For caregivers, the change of seasons is a good time to reevaluate goals and timelines. Being a caregiver is made up of many tasks that need to be done for the patient—but you also have to make sure you and the rest of the family are taken care of as well.
Be sure to ask for help when needed to avoid burnout. As a caregiver, asking for assistance means you have a grasp of the situation and are being proactive with problem-solving. In fact, asking for help is actually a sign of strength as a caregiver.
When you ask for help, be sure to give tasks that are clear, fully explained and have an end. Sometimes overload can kick in, even with those volunteering to help the caregiver, but if they clearly understand the task, chances are they will be more able to complete it. And as you delegate, be sure to break down requests into doable tasks. Remember, taking on a lot of tasks can be overwhelming for others not experienced in caregiving.
It’s also important to make time for yourself. We all deserve time to do low key, non-stress activities that are good for us, and when you carve out this time for yourself, you will return to your tasks with renewed energy and a rested mind and spirit.

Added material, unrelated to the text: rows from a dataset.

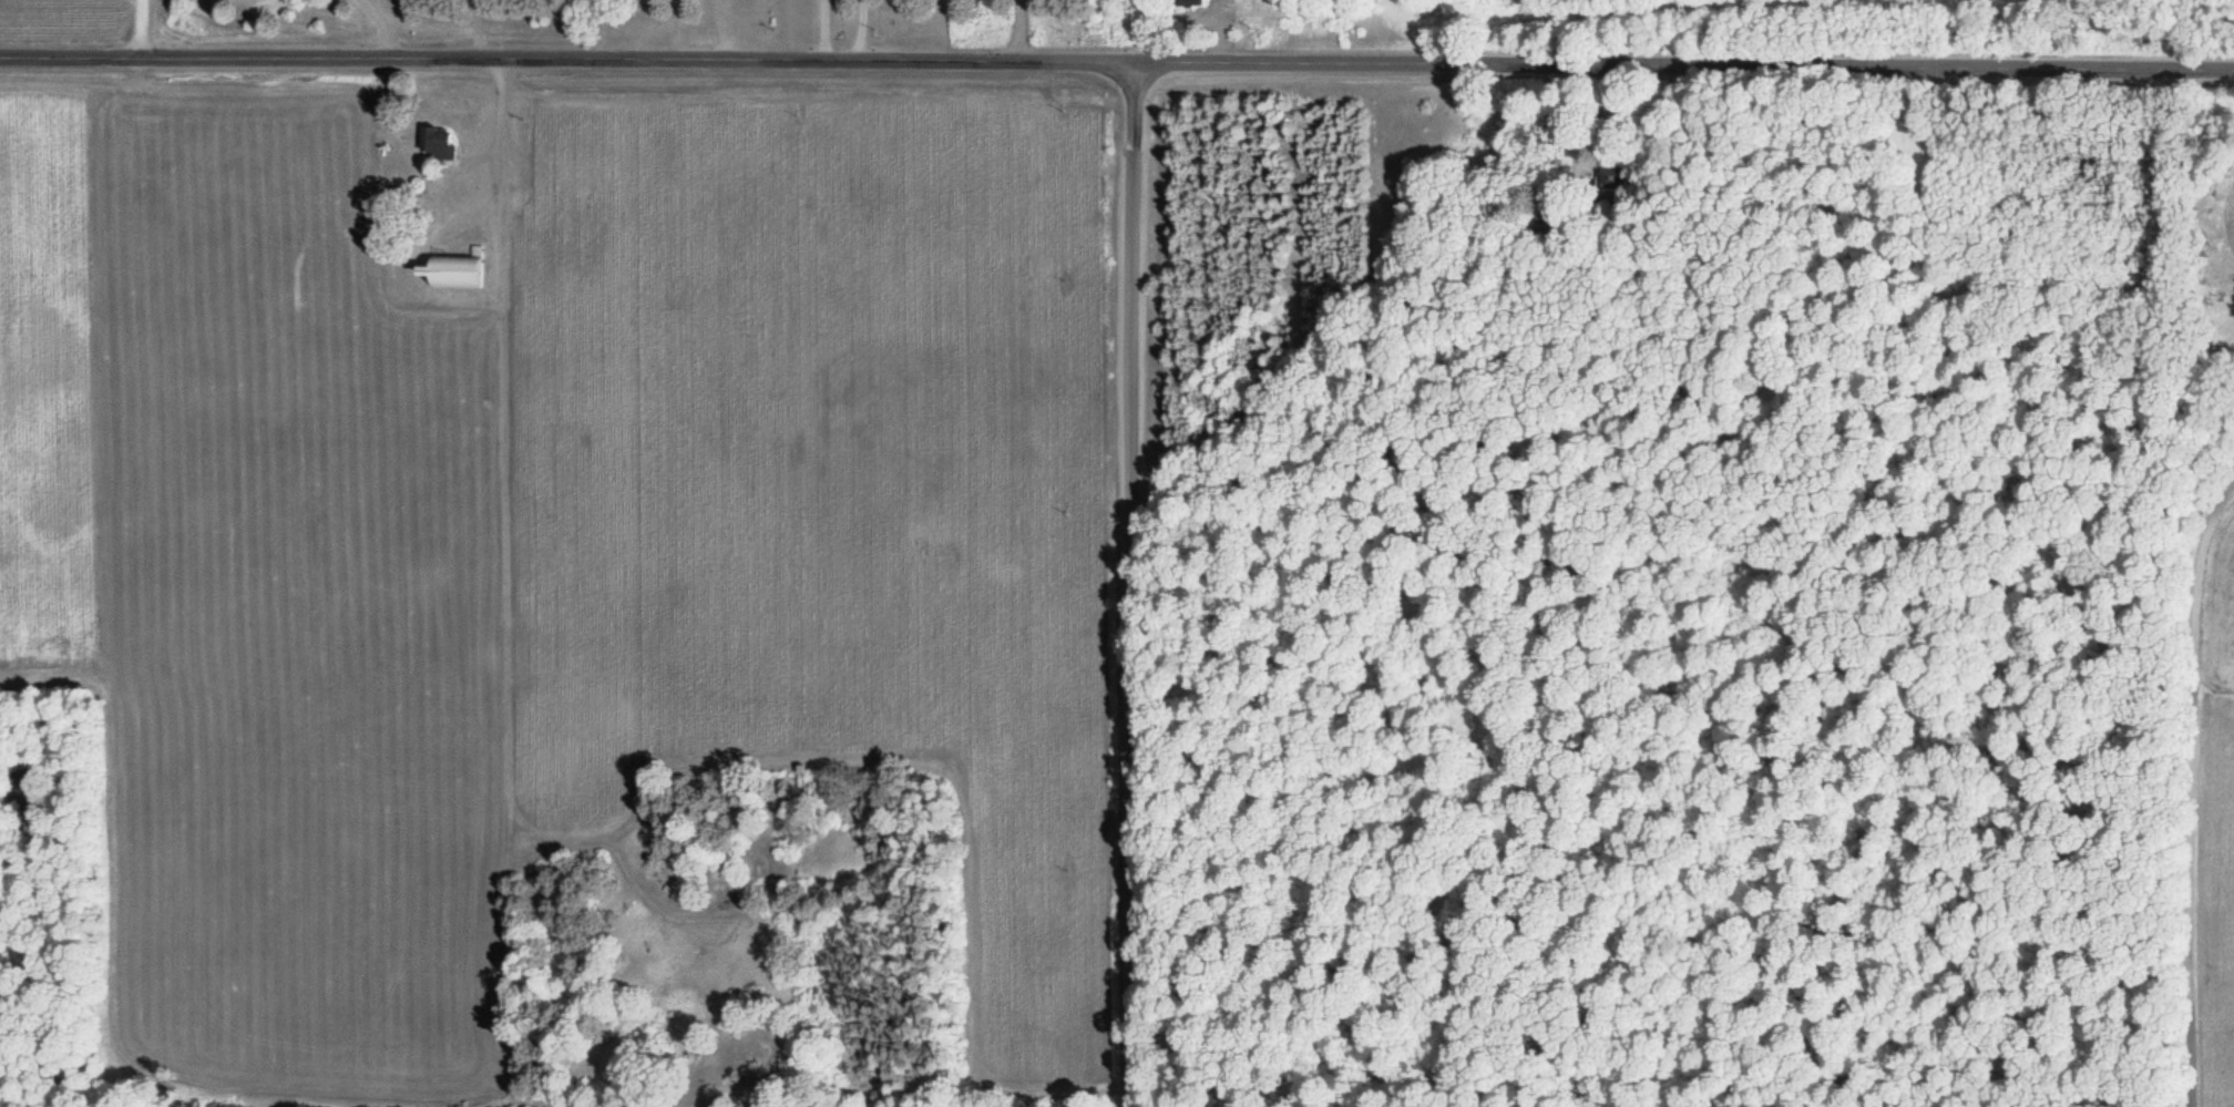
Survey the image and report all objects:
building: (1186, 3)
road: (856, 31)
road: (139, 32)
road: (1117, 62)
building: (440, 143)
building: (453, 271)
road: (1130, 584)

What’s a good response when someone says, “Call me if you need me”? Even though we caregivers are drowning in responsibility or are sometimes confused about what the next step ought to be, we often respond with “no thanks” when help is offered. Asking for and accepting help is a complex issue. Obviously, you first need to admit that having some help will make a real difference. Then you need to define what help you need. Which tasks or chores would be the easiest to ask others to do? Which tasks do you really want to do yourself? And which, if any, can you afford to pay others to do? If addressing these questions sounds like more work, know that it doesn’t have to be an overwhelming task but rather just a way to organize the thoughts and information you already have.
Recognize that caregiving, like any job, is made up of lots of individual tasks, not all of which hold the same importance. Some tasks take a few minutes; some may take many hours. Some tasks are easy; others require some skill and fortitude. The challenge is to know the difference.
This time of year, many of us will be sending our kids back to school. That can mean additional tasks to keep up with: picking up school supplies, getting the kids to and from school and activities, making lunches each day. Setting up carpools with other parents is a good way to free up time for yourself and those who need extra assistance. Sharing tasks can help free up some time to start on the other things you need to do as a caregiver.
Since September is Pain Awareness Month, accomplishing some advocacy work is also important, but this can be done in very simple ways. Talk to those around you about your loved one’s disease and challenges. Volunteer to speak to your child’s class or help a local school organize a project to raise awareness. If those in the community know the challenges you are facing, they will also be able to help more.
Don’t know where to start? Group your tasks into categories such as personal-care tasks for your loved one, transportation, household chores and school projects. You can group your tasks into just a few broad categories or many specific ones. There’s no right or wrong way when it comes to organizing; it’s all a matter of personal preference. And anytime you face an overwhelming challenge, write it down and decide with your caregiving team how it can be broken down into doable parts.
It’s also a good idea to type out your caregiving worries: Where will we find the money to pay for her medications? Who will care for her if I get sick? Where can I find a daycare facility that provides transportation? Seeing these issues in black and white helps diffuse some of the emotion associated with them. It also allows you to think more rationally about your concerns and understand how getting help with some tasks might lessen your stress. Share your lists with someone you trust before you reach out for help—perhaps a friend, therapist or clergy leader.
Through practice, get comfortable with the idea of talking about your need for assistance; you are likely to get some encouragement and good ideas in the process. Ask someone to help with one of the tasks on your list, or ask for guidance in resolving your most persistent worry. Start with something small, especially if you are looking for hands-on assistance or anything that requires someone doing you a favor. Don’t get discouraged if you get rejected at first. It sometimes takes perseverance.
Remember that the effort is worth it because the goal is better care for your loved one and yourself. Wishing each of you a productive, organized and fun-filled fall season!